Getting to the other side of this thin line is hardly the point. It would be much easier simply to walk on the ground beneath.

Getting to the other side of this thin line is hardly the point. It would be much easier simply to walk on the ground beneath.

The risks are serious even if the rope isn’t very high off the ground.

If you’re only six inches off the floor, you’ll probably avoid physical injury if your feet slide off the rope. But falling isn’t on your mind, is it? You’re a pro, and as such you care about what the audience thinks about your performance on the rope. If you fall off the rope six inches above the floor you’ll probably be unharmed physically, but you’ll still have failed the fundamental requirement of the job.

As we all know, of course, tightrope walks generally take place in thinner air. Risks move from ordinary failure to ordinary mortality.

What happens if you make it from platform to platform without falling, but you flap and flail all the way? That’s better than most folks, of course; you’re still walking across a swaying rope, after all! But simple completion doesn’t confer success. Finesse matters; aesthetics matter. A successful tightrope walk must present a sense of ease, a sense of wonder, even a sense of humor if anyone is going to care about it. It must look easy! A successful tightrope walk implies competence in something deceptively challenging, easy for audiences to consume, spectacularly hard to execute with grace and artistry.  

Everybody needs to eat. Everybody needs to sleep. Everybody needs to have a safe resting place, to breath clean air, to feel free in the world to be who they need to be. Nobody needs to walk a tightrope. Nobody. Life on the ground isn’t only safer, but it’s arguably more reasonable. Nonetheless, as soon as initial, essential conditions are met—food, safe sleeping spaces, clear air—someone invariably strings a wire from here to there and tries to walk its length.


If it’s not a tightrope, it might be performing a Chopin polonaise, or squeezing a few more horsepower out of that ’68 Camaro. Someone might want to figure out how to build a tiny satellite  and make a profit doing it, and somebody else might want to run a marathon under two hours.

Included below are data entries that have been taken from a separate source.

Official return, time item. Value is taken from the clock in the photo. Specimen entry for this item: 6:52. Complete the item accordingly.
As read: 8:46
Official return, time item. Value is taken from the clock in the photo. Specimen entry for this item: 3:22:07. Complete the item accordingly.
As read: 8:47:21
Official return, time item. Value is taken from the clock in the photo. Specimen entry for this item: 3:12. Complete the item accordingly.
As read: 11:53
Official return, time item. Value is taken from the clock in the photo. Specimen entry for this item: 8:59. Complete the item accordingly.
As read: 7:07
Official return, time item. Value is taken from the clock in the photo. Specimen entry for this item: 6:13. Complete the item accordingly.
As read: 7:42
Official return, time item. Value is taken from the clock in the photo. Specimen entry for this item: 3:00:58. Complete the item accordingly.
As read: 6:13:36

Nobody needs to do any of these things. But people keep trying. In fact, the stuff that’s hard to do is the stuff that people keep trying to do. Everyone? No, not everyone. But the people who make us pay attention, the people who inspire and invigorate and propel change are the ones who string a wire from here to there and try to cross the expanse with grace and artistry.

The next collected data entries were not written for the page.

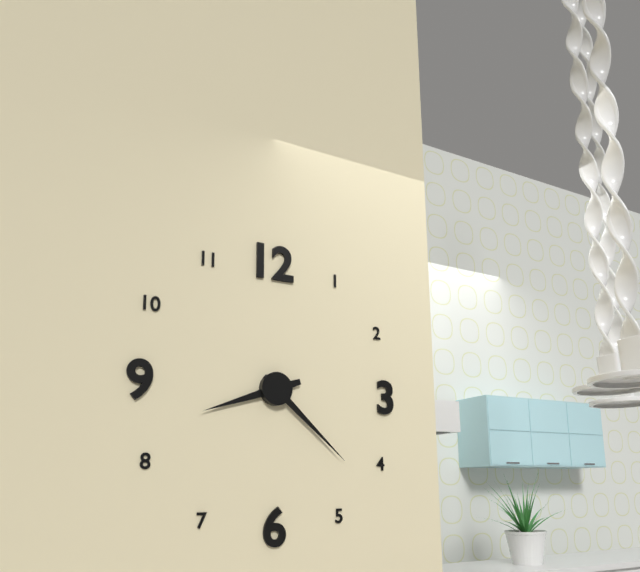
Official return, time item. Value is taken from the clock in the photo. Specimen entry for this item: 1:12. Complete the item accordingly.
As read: 8:22
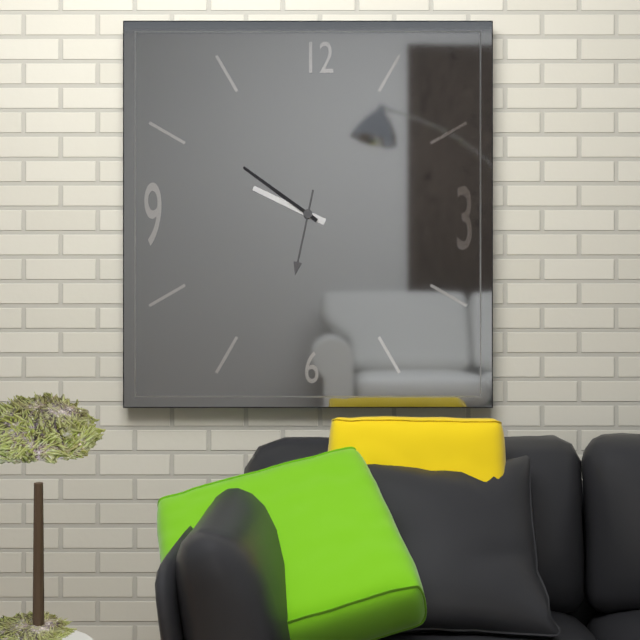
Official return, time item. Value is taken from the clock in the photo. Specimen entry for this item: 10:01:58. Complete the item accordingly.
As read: 9:51:32
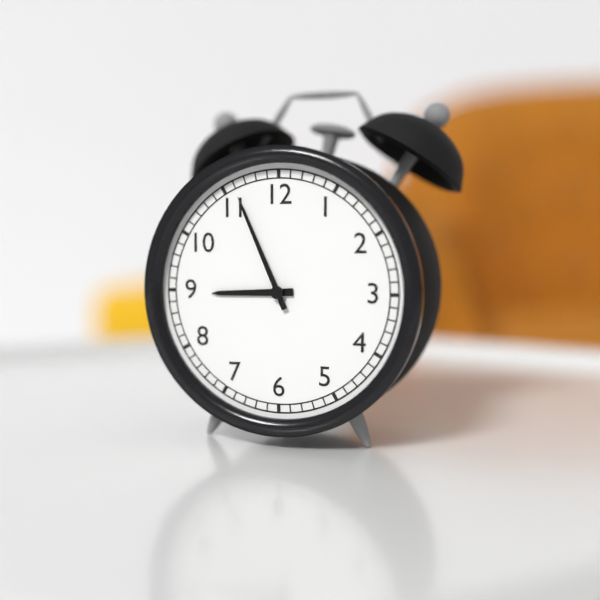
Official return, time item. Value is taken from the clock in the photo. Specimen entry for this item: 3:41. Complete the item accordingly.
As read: 8:56
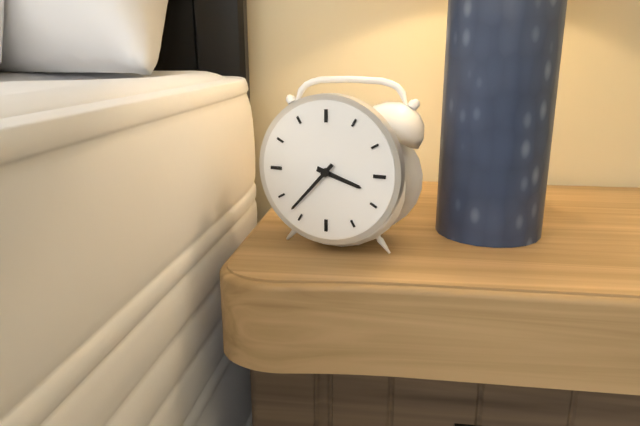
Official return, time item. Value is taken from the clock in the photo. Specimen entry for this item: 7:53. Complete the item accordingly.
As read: 3:37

It’s almost as if there is a need to do these things.

The more that results matter, the more their execution have potentially serious costs. Performance and peril travel together. There’s limited peril to sitting on your couch eating pretzels watching Netflix, but there’s also limited utility. That said, not everyone wants to walk across the void, test gravity, test their nerves. What’s more, not every risky endeavor is a smart thing to do. Risk alone does not confer value.

But if you’ve decided to do something that does matter, you’ve decided to step off the platform and dare yourself not to freak out. You’re now a funambulist, and while you’re on the tightrope, there’s nothing else to do in the world but focus on the task at hand.